Model Overview
The CriteriaPO/llama3.2-3b-dpo-coarse is a 3 billion parameter language model developed by CriteriaPO. It is a fine-tuned variant of the CriteriaPO/llama3.2-3b-sft-10 model, specifically enhanced through Direct Preference Optimization (DPO).
Key Capabilities
- Preference Alignment: The model has undergone DPO training, a method designed to align language model outputs more closely with human preferences, as introduced in the paper "Direct Preference Optimization: Your Language Model is Secretly a Reward Model".

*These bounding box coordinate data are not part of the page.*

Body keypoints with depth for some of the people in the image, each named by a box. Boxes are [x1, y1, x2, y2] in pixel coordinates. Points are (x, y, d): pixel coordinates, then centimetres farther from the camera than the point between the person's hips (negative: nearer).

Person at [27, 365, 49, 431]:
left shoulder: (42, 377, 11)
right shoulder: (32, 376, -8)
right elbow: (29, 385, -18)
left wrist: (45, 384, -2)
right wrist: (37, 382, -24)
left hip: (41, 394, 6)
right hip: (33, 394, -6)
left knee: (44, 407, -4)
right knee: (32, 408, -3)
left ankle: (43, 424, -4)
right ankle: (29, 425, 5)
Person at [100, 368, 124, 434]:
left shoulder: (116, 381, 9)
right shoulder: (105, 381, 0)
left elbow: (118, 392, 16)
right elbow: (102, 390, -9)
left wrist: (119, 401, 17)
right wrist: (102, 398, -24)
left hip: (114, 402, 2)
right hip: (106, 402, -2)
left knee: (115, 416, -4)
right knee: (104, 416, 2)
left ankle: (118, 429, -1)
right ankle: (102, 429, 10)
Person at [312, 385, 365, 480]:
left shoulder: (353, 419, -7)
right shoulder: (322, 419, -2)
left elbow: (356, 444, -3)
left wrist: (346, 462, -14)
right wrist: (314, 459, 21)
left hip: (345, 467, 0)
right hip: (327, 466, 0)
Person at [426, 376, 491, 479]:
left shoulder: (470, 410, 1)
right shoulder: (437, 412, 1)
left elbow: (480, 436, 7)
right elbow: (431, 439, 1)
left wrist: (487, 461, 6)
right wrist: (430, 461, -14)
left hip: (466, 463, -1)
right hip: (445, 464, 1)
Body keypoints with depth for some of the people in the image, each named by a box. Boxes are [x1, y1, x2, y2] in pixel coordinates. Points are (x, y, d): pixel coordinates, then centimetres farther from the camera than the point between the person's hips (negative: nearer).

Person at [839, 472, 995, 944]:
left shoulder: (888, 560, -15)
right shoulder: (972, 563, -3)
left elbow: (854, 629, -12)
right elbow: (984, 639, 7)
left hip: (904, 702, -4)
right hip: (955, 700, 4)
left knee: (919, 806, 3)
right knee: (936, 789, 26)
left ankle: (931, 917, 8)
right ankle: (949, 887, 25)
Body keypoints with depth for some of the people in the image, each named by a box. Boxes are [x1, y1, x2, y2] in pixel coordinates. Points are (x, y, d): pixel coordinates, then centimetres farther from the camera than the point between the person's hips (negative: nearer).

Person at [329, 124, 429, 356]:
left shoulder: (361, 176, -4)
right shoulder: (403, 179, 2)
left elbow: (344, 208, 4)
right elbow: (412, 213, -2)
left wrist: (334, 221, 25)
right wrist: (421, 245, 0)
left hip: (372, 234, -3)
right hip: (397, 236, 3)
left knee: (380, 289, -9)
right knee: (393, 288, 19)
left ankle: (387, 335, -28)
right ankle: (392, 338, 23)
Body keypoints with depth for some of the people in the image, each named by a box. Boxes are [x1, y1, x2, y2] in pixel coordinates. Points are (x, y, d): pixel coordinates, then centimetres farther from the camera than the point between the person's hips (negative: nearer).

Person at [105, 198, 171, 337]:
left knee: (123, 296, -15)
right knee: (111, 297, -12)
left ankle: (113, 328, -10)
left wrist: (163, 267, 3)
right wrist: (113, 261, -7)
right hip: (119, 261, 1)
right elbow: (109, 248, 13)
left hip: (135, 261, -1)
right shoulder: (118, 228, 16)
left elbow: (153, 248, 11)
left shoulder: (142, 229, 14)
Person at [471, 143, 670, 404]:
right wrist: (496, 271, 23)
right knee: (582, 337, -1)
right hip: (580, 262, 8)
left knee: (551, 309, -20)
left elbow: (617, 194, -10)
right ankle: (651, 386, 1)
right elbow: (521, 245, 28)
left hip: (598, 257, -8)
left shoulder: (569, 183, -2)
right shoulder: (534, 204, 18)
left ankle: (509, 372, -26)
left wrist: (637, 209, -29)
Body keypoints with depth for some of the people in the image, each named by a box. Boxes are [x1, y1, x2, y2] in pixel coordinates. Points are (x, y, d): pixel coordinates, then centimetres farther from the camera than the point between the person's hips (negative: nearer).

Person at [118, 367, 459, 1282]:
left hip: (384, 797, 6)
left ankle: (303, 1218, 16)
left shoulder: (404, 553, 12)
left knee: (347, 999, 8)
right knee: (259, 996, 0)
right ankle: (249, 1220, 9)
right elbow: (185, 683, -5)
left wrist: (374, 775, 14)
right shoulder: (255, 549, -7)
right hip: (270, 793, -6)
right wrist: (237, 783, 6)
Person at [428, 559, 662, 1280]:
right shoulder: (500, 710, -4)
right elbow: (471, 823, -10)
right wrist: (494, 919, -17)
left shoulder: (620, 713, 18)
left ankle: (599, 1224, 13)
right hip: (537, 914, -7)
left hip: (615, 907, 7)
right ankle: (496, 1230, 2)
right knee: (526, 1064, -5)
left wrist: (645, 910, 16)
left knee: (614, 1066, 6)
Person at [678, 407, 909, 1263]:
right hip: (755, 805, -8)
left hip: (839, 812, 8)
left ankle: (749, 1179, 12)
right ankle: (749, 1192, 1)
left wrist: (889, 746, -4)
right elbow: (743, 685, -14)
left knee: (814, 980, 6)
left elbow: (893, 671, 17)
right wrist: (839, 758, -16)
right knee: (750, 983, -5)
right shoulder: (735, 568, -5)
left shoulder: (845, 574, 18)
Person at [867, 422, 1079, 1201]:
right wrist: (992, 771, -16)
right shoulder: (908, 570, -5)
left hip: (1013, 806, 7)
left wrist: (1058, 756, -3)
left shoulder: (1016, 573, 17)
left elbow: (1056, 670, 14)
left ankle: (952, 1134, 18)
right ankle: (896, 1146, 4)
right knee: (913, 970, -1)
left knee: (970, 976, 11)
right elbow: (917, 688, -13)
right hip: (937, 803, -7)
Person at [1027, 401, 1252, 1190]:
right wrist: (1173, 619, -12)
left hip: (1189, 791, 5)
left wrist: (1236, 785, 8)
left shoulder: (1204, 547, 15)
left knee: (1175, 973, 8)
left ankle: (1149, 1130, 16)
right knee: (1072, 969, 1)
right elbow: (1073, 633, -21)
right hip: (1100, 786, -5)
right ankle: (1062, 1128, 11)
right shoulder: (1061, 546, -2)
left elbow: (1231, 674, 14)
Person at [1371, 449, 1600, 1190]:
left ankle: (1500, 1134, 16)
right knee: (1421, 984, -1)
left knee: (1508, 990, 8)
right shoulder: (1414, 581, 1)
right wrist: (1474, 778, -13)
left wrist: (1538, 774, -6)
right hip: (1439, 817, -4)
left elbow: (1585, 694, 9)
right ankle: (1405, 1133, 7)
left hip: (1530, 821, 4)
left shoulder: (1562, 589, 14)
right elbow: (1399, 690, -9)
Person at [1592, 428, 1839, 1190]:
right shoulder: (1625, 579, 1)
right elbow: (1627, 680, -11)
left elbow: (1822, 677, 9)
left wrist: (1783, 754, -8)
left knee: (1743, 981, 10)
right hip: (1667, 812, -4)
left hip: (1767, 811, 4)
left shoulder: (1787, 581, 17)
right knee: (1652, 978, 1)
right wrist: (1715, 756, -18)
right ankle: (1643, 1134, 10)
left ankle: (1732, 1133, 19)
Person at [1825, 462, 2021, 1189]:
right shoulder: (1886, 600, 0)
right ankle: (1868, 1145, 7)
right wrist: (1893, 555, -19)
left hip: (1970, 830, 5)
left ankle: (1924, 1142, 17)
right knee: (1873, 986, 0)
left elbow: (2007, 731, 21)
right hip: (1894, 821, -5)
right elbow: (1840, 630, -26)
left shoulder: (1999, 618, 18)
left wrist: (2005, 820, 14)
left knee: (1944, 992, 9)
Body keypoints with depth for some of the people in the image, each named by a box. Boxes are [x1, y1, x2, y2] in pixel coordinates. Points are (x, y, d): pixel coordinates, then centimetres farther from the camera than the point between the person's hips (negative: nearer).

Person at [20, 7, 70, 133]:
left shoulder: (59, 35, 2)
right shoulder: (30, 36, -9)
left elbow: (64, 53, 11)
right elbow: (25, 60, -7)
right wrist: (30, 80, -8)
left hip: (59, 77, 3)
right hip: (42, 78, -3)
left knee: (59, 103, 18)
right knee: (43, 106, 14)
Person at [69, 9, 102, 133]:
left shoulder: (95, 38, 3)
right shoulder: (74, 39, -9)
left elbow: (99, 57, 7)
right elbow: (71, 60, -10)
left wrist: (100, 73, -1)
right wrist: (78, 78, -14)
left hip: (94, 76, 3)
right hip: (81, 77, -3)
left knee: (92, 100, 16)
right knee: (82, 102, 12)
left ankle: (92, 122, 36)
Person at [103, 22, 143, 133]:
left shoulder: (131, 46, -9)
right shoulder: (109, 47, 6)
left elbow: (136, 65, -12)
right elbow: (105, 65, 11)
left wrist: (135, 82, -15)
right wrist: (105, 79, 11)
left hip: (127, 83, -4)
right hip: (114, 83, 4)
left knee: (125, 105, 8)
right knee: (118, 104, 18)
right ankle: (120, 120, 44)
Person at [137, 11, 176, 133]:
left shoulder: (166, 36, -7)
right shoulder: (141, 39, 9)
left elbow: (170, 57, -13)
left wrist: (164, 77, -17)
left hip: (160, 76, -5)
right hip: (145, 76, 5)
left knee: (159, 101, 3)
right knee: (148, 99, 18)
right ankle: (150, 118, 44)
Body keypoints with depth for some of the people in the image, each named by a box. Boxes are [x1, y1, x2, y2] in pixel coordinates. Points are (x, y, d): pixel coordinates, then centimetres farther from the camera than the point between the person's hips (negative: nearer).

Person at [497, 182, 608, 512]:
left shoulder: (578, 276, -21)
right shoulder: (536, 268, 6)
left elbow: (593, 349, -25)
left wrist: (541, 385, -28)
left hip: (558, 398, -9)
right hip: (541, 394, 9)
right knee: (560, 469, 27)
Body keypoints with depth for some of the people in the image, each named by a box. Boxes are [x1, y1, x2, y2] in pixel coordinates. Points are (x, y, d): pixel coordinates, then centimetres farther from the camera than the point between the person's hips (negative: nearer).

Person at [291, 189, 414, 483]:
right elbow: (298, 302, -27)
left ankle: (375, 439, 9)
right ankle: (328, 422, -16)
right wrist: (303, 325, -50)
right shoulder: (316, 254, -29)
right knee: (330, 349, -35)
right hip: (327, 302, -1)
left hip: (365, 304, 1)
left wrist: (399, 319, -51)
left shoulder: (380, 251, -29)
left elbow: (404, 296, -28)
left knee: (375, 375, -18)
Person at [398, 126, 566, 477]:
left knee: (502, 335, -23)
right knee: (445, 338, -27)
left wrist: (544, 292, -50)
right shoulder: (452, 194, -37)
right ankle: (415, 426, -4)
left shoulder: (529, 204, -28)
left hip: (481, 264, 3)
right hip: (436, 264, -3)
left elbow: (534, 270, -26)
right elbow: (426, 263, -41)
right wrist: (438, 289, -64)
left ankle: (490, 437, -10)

- Text Generation: It is capable of generating coherent and contextually relevant text based on given prompts.
- Instruction Following: The DPO fine-tuning aims to improve the model's ability to follow instructions and produce preferred responses in conversational or interactive scenarios.
Training Details
The model was trained using the TRL library (version 0.12.2) and leverages the DPO method. The training process can be visualized via Weights & Biases, as linked in the original model card. Key framework versions used include Transformers 4.46.3, Pytorch 2.1.2+cu121, Datasets 3.1.0, and Tokenizers 0.20.3.
Use Cases
This model is well-suited for applications where generating human-preferred or more aligned responses is crucial, such as chatbots, conversational AI, and interactive content generation, particularly when building upon the base capabilities of the llama3.2-3b-sft-10 model.